Ma il morbo non scompare con la fine dell’epidemia («il bacillo della peste non muore né scompare»), perché «può restare per decine di anni addormentato nei mobili e nella biancheria» aspettando «pazientemente nelle camere, nelle cantine, nelle valigie, nei fazzoletti e nelle cartacce».

Camus, insomma, ci invita a non dimenticare ciò che abbiamo vissuto e capito nell’esperienza drammatica della pandemia. E in queste settimane sono esplose contraddizioni con cui conviviamo da decenni: la sanità e l’istruzione (i due pilastri della dignità umana) stremate da tagli brutali, l’egoismo trionfante dei beceri nazionalismi nelle campagne elettorali in vari continenti, il rigurgito del razzismo e dell’antisemitismo, l’aumento costante delle disuguaglianze (l’1% della popolazione mondiale detiene l’80% della ricchezza), i danni delle politiche industriali fondate sulla delocalizzazione e sull’affidamento del monopolio della produzione esclusivamente a chi è in grado di offrire il prezzo più basso (è possibile che solo Cina e India debbano produrre mascherine?).

Diventeremo migliori solo se non dimenticheremo i limiti di un neoliberismo rapace che in nome della massimizzazione degli utili ha progressivamente cancellato la responsabilità sociale delle imprese, la solidarietà tra le nazioni e la fratellanza tra gli esseri umani. Il mito del mercato in grado di regolare ogni cosa è crollato di fronte all’assalto di un invisibile virus. E proprio per ricordare e coltivare i grandi valori della generosità e della pìetas abbiamo bisogno della letteratura e degli altri saperi considerati ingiustamente inutili perché non producono profitto (penso alla musica, alla filosofia, all’arte, alla scienza fondamentale).

Enea, nel secondo libro dell’Eneide, prende sulle spalle il vecchio padre Anchise mentre Troia è in fiamme. Un gesto “fondatore” in cui il futuro non può esistere senza il ruolo essenziale del passato, senza l’assunzione degli obblighi morali che abbiamo verso i nostri familiari e la comunità nella quale viviamo.

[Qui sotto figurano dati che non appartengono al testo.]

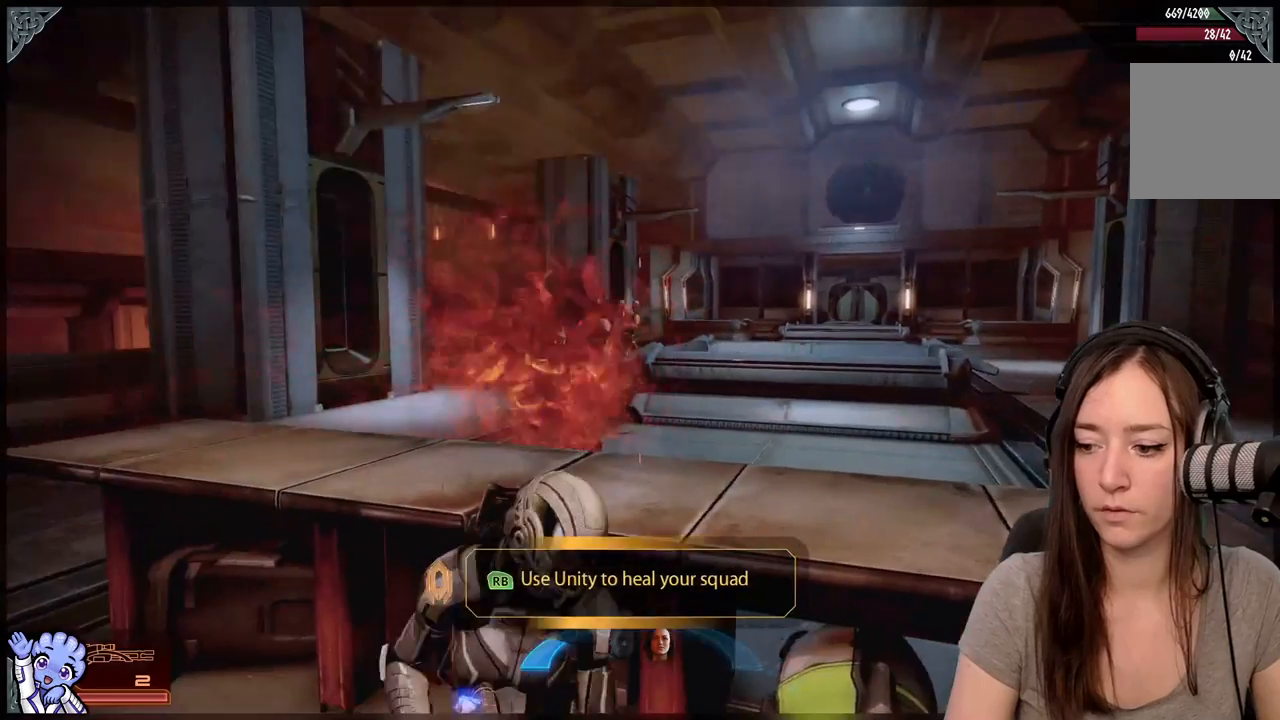
{"buttons": ["R1"], "left_stick": "center", "right_stick": "center", "events": [[17, "right_stick", "center"], [450, "R1", "down"]]}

Questa è la forza della letteratura e della cultura. Un invito a non dimenticare, a non cancellare la nostra umanità. Una “sfida” che Milan Kundera è riuscito a racchiudere in un emblematico conflitto: «La lotta dell’uomo contro il potere è la lotta della memoria contro l’oblio».

Dimenticare, insomma, significa lasciare tutto come prima. O peggio di prima.